▶ [The task]
Determine how many lines in the items below contain the string "Heterospathe". Give only the number.

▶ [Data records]
Start
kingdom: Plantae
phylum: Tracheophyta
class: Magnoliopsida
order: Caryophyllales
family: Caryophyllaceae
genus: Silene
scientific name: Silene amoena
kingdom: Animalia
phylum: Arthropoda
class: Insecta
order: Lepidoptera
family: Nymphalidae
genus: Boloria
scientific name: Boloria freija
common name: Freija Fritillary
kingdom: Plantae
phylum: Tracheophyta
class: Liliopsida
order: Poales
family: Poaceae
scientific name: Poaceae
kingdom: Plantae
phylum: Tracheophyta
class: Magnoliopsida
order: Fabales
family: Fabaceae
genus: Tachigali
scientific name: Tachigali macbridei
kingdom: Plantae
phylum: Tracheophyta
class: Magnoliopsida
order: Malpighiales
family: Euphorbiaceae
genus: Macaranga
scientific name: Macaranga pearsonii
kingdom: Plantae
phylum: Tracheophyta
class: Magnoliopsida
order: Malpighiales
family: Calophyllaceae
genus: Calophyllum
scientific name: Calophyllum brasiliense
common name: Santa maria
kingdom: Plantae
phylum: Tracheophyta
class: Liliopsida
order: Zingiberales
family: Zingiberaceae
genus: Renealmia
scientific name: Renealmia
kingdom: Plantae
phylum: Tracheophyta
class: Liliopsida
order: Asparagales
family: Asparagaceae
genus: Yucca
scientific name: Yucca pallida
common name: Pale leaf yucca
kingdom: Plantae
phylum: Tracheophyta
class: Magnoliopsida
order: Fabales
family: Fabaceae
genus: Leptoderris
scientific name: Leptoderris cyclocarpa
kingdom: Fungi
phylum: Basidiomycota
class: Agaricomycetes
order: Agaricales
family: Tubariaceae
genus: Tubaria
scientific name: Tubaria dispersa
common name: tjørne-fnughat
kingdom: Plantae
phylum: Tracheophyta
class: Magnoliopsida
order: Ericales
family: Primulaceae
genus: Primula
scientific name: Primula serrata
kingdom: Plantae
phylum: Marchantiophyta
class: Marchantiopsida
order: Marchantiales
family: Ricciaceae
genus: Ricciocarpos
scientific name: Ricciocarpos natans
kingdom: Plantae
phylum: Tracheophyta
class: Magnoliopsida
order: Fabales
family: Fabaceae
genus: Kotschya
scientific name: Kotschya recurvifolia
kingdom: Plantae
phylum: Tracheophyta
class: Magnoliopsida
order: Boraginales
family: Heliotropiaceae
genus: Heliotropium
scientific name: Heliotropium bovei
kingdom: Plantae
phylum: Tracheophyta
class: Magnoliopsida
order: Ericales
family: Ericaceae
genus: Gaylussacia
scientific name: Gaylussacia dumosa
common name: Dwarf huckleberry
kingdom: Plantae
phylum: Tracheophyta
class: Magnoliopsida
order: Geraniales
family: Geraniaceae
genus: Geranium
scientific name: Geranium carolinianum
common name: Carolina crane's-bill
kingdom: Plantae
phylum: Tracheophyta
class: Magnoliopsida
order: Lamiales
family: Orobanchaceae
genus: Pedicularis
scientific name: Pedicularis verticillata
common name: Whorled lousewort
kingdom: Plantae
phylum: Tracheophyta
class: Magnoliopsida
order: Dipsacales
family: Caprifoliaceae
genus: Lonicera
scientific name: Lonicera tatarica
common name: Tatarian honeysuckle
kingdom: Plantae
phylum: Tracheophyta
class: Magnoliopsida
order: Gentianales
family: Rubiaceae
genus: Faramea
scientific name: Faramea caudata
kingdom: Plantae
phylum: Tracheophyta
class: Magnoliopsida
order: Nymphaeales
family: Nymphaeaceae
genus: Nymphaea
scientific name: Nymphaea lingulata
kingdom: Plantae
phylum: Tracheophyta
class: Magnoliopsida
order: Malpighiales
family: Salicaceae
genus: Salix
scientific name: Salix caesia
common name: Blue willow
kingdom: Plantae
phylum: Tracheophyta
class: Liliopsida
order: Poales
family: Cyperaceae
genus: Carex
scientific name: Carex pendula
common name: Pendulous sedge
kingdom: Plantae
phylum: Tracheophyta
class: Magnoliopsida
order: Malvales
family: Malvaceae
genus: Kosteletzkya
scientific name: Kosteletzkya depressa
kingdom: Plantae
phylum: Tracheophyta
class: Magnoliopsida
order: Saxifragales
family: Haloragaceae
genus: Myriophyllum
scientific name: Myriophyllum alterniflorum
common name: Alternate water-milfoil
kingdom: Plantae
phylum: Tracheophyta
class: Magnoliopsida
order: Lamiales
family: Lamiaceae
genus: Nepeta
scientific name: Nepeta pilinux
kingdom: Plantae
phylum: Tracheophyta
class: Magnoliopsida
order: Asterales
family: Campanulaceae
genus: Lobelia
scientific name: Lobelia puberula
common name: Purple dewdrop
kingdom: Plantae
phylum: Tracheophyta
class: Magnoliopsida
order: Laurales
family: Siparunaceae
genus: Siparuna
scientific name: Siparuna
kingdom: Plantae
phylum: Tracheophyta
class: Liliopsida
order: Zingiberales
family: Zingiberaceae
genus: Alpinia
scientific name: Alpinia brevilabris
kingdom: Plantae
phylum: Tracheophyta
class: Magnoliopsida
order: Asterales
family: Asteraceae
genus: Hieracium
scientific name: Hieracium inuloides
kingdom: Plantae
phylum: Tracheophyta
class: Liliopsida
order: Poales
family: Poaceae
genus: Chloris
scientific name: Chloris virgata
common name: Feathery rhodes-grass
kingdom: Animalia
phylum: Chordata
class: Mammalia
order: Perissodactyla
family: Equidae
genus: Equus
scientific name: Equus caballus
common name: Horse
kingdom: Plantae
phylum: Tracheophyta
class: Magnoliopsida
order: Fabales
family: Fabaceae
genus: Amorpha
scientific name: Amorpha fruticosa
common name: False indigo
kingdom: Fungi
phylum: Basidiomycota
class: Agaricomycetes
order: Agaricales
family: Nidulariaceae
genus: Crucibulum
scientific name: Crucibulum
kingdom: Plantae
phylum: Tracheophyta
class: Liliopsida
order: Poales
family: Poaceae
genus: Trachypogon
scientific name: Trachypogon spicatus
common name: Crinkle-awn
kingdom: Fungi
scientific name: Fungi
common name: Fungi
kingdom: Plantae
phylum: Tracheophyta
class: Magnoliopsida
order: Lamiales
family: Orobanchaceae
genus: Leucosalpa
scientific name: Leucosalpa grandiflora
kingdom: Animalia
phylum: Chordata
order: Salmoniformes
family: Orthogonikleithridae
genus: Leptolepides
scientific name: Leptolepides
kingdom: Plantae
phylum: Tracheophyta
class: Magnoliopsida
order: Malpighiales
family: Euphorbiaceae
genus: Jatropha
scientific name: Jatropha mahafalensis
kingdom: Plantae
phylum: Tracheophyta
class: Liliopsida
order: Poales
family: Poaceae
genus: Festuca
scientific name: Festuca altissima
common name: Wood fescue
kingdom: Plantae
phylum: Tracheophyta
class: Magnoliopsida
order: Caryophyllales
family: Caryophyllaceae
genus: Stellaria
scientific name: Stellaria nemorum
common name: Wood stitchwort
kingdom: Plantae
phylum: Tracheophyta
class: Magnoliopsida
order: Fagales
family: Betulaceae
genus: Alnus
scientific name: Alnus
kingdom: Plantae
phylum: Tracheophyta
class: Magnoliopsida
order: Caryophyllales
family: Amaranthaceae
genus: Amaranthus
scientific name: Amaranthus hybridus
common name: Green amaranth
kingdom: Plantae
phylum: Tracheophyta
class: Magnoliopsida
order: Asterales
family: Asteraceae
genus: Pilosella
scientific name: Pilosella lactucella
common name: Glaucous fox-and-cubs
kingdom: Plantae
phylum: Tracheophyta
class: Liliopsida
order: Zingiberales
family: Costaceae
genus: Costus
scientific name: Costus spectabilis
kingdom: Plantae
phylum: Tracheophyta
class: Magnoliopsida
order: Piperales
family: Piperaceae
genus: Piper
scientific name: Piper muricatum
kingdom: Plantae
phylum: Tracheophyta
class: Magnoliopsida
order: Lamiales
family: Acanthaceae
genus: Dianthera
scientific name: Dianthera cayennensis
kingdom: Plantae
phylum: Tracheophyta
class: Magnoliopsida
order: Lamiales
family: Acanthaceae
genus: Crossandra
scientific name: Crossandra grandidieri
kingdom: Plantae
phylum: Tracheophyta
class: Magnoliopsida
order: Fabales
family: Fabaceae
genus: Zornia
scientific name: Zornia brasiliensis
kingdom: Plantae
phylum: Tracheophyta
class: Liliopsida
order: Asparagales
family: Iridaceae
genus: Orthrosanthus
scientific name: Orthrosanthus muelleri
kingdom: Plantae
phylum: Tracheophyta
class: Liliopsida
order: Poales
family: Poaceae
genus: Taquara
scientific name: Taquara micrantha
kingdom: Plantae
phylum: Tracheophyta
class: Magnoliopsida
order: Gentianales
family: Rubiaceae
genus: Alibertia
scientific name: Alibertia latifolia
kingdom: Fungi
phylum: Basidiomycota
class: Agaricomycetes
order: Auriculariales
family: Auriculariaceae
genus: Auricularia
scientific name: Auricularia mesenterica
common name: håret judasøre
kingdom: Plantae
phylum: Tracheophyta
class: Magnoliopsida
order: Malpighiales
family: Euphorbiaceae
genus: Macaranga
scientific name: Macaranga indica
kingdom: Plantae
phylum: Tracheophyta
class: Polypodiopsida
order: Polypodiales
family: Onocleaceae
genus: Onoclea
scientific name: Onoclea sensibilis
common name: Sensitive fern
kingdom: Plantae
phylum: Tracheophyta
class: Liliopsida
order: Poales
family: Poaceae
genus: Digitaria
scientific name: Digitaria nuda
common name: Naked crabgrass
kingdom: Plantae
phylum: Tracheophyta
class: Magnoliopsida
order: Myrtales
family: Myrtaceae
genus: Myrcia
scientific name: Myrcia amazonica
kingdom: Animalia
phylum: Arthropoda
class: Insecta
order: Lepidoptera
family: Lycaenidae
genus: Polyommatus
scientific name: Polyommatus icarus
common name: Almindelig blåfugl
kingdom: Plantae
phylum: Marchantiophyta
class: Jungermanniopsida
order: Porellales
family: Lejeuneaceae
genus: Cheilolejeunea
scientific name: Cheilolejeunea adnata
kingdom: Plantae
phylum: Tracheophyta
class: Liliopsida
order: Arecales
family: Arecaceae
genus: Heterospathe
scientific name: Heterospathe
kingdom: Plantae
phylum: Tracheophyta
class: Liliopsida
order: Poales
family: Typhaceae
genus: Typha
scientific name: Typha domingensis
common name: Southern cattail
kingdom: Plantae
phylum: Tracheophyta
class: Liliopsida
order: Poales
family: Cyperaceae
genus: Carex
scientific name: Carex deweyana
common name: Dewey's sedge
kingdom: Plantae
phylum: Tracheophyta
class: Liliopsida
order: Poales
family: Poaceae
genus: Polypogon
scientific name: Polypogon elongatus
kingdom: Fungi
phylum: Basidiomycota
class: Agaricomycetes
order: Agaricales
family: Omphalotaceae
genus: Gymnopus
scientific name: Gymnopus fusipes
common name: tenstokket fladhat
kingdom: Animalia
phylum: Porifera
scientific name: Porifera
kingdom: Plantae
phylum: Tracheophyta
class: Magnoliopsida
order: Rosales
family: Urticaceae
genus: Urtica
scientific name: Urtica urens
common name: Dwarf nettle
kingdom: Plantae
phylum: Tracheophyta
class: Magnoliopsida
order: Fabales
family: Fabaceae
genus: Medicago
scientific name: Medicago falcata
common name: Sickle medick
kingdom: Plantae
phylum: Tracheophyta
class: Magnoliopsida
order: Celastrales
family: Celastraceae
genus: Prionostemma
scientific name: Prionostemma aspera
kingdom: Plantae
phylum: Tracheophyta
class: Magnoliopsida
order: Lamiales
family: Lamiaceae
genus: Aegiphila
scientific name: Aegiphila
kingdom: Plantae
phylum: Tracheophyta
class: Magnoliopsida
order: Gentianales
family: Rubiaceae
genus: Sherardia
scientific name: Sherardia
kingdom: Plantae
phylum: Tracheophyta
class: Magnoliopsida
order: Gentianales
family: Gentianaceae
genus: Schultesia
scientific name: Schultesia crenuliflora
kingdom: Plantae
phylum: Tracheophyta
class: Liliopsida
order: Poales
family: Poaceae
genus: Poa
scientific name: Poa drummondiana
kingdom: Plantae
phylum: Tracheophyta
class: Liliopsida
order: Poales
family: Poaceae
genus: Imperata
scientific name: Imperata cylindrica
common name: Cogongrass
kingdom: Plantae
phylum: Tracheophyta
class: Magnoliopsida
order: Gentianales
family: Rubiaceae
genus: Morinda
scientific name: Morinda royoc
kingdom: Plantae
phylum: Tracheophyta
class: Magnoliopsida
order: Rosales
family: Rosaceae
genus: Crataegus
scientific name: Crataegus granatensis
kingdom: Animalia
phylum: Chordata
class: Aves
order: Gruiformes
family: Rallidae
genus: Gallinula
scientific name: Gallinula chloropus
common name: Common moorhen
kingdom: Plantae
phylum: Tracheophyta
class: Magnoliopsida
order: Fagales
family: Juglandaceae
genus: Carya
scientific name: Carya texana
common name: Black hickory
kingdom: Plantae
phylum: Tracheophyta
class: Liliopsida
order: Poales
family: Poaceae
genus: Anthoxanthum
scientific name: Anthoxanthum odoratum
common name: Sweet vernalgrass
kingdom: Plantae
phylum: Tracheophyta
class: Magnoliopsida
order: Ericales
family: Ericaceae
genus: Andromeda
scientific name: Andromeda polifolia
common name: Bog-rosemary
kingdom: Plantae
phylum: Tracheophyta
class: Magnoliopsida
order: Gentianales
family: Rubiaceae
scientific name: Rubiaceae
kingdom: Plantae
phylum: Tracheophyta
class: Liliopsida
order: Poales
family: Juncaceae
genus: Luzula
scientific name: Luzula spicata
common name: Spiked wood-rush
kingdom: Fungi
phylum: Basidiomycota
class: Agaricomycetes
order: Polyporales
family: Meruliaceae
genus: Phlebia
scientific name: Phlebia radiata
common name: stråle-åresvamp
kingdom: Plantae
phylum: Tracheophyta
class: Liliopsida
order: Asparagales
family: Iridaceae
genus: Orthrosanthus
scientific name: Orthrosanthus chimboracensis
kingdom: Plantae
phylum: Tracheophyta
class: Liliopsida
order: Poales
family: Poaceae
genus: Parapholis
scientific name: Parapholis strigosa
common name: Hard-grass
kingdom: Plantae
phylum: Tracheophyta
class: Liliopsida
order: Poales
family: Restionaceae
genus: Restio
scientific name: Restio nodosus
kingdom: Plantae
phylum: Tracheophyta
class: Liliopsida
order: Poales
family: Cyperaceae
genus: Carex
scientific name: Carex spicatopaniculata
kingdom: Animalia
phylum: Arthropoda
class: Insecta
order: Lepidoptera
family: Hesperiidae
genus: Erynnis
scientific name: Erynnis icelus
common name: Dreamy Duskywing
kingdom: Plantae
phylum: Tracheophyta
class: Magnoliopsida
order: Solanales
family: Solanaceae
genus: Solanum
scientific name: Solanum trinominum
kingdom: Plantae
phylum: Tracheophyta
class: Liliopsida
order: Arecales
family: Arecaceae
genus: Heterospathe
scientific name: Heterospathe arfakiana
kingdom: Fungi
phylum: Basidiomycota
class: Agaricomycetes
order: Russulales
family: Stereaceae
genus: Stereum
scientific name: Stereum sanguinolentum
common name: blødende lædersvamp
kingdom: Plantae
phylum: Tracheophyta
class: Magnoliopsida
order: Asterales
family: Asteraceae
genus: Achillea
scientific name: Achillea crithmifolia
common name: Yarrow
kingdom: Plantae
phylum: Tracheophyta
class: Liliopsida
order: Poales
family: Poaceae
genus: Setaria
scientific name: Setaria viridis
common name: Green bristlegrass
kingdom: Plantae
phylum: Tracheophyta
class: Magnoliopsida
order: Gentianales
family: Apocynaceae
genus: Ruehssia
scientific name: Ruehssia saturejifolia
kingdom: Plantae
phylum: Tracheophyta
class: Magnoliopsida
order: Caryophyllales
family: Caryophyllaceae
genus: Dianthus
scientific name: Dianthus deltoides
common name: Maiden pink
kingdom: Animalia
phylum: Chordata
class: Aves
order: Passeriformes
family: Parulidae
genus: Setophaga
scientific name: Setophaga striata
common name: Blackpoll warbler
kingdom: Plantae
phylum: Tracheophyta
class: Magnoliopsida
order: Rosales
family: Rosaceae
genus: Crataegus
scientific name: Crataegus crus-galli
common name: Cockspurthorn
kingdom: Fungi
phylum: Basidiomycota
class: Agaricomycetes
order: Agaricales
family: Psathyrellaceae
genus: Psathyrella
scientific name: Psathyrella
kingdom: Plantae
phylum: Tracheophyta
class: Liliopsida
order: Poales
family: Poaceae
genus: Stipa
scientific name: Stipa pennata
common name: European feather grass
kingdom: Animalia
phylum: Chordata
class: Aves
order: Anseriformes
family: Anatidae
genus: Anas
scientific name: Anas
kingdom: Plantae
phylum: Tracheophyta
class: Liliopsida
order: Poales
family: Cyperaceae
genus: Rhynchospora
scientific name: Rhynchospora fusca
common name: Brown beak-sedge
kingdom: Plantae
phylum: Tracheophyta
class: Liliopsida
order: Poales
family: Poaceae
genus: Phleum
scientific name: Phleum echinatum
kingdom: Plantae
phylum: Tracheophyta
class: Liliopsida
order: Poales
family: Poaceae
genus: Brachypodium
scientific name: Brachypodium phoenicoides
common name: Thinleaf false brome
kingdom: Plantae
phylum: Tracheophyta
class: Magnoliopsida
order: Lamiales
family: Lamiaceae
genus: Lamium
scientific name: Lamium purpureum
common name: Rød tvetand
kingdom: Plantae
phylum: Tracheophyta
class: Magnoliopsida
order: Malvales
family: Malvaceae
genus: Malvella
End
▶ [The response]
4